JOHN ROBERTS: From time to time in the years to come, I hope you will be treated unfairly so that you will come to know the value of justice... I wish you bad luck, again, from time to time so that you will be conscious of the role of chance in life and understand that your success is not completely deserved and that the failure of others is not completely deserved either.
Reply/Quote
#6
(10-26-2016, 10:42 AM)xxlt Wrote: I don't think I have ever seen goose available except maybe at Tewes. I suspect you are right about it being seasonal.

That's interesting. I can get goose all year round at my local Martin's and Kroger.
"A great democracy has got to be progressive, or it will soon cease to be either great or a democracy..." - TR

"The test of our progress is not whether we add more to the abundance of those who have much; it is whether we provide enough for those who have too little." - FDR
Reply/Quote
#7
(10-27-2016, 06:54 AM)Belsnickel Wrote: That's interesting. I can get goose all year round at my local Martin's and Kroger.

Wow. When I searched online at Kroger's it returned no results for goose except for non goose products (alcohol, etc) w. Goose in the brand name. The search function on Martin's website does not seem to work.

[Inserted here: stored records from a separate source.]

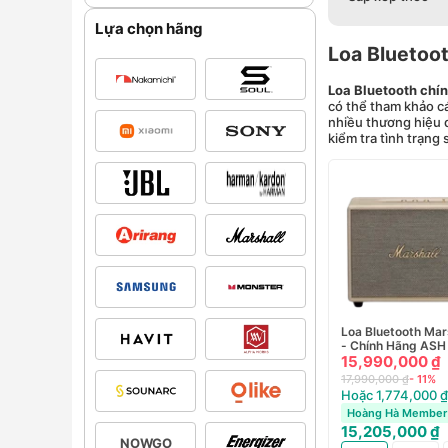
Lựa chọn hãng
Loa Bluetoo
Loa Bluetooth chí
có thể tham khảo cá
nhiều thương hiệu 
kiểm tra tình trạng
Loa Bluetooth Mars
- Chính Hãng ASH
15,990,000 ₫
17,990,000 ₫
- 11%
Hoặc 1,774,000 ₫
Hoàng Hà Member 
15,205,000 ₫
NOWGO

Searched Publix and also found nothing except the Goose branded products but not actual goose. When I was a kid my dad always shopped a local meat market and when I got older I shopped it until it closed, then switched to another meat market. Never saw goose in either of them. I wonder if it is a regional thing. You are pretty far north, right?
JOHN ROBERTS: From time to time in the years to come, I hope you will be treated unfairly so that you will come to know the value of justice... I wish you bad luck, again, from time to time so that you will be conscious of the role of chance in life and understand that your success is not completely deserved and that the failure of others is not completely deserved either.